The practical and aesthetic questions with the map of that distant Empire are issues for contemporary Europe. Making it easier for the European citizen to ‘navigate’ the European Union is the kind of thing that the European institutions try to do daily. One frequent response is to try to make the European Union ‘relevant’ to each citizen and her or his concerns or interests, whether those be buying a car, taking a flight, going to study etc. In this way, the European Union is supposed to come to the level of the citizen, to become relevant to everyday life. But this forgets that a 1:1 replica is of no use for navigation: if the European Union is made relevant to each citizen taken individually as an isolated unit, the map proposed is just the same size as the citizens themselves, and does not help them understand anything, just to follow their private interest. Such an approach forgets that curious citizens, like curious children, also have a vision of the world, and want to examine it, just as children and adults like to look at globes and world maps. A consumerist approach to Europe does nothing to answer this aesthetic curiosity. What is required is a narrative, a vision or a map, which makes sense of the entirety of the European Union.

The title of the parable, ‘On Exactitude in Science’, is also a warning about maps highly pertinent to Europe. There is a strong temptation to say that for the European Union to be a comprehensible political entity, it needs to have firm borders: that the map needs to be clearly drawn, ‘finished’ even. But insisting on too much exactitude sometimes leads to models and maps which have no explanatory power at all. The European Union is a very sophisticated response to today’s world going beyond a logic of nation states and firm borders – it is surely the most adapted of existing international political entities when it comes to making sense of this situation – but it loses this explanatory power when it tries to be too precise in situations that are vague. The vagueness is there in reality, and we fool ourselves if we deny it and try to paper over it. ‘Europe’ is a vague geographical term, and that is its strength, because it allows us to understand connections and overlaps. It is an aesthetic capacity, a ‘negative capability’ as Keats called it, to live with vagueness and uncertainty and not always search after a decisive ‘truth’ where there is none. Keats associated poetry with the development of negative capability.
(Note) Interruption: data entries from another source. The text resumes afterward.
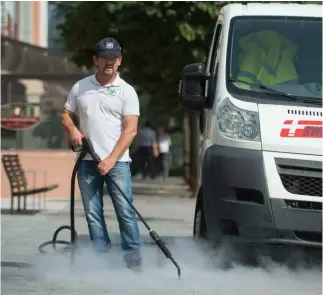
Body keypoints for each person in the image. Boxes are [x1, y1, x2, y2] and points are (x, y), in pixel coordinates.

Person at [61, 36, 142, 270]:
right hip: (86, 163)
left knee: (125, 212)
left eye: (114, 58)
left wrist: (111, 159)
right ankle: (102, 260)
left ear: (120, 61)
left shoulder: (127, 92)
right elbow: (65, 114)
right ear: (95, 60)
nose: (109, 62)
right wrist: (74, 130)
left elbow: (131, 130)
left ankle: (133, 261)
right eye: (104, 57)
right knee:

So we have at least three lessons for the future of Europe, if it is not to turn into desert like that fabled empire: the first is not to try to ‘sell’ Europe to each citizen based exclusively on his or her interests, but to ensure that the map of Europe explains the world in general and helps the individual move beyond his own backyard; secondly, that Europe itself is a usefully vague term, and that the European institutions are useful to explain and change the world precisely because they preserve this vagueness; thirdly, that an aesthetic sense, a negative capability, is an essential virtue for European citizens and therefore should be understood as important in citizen education throughout the continent.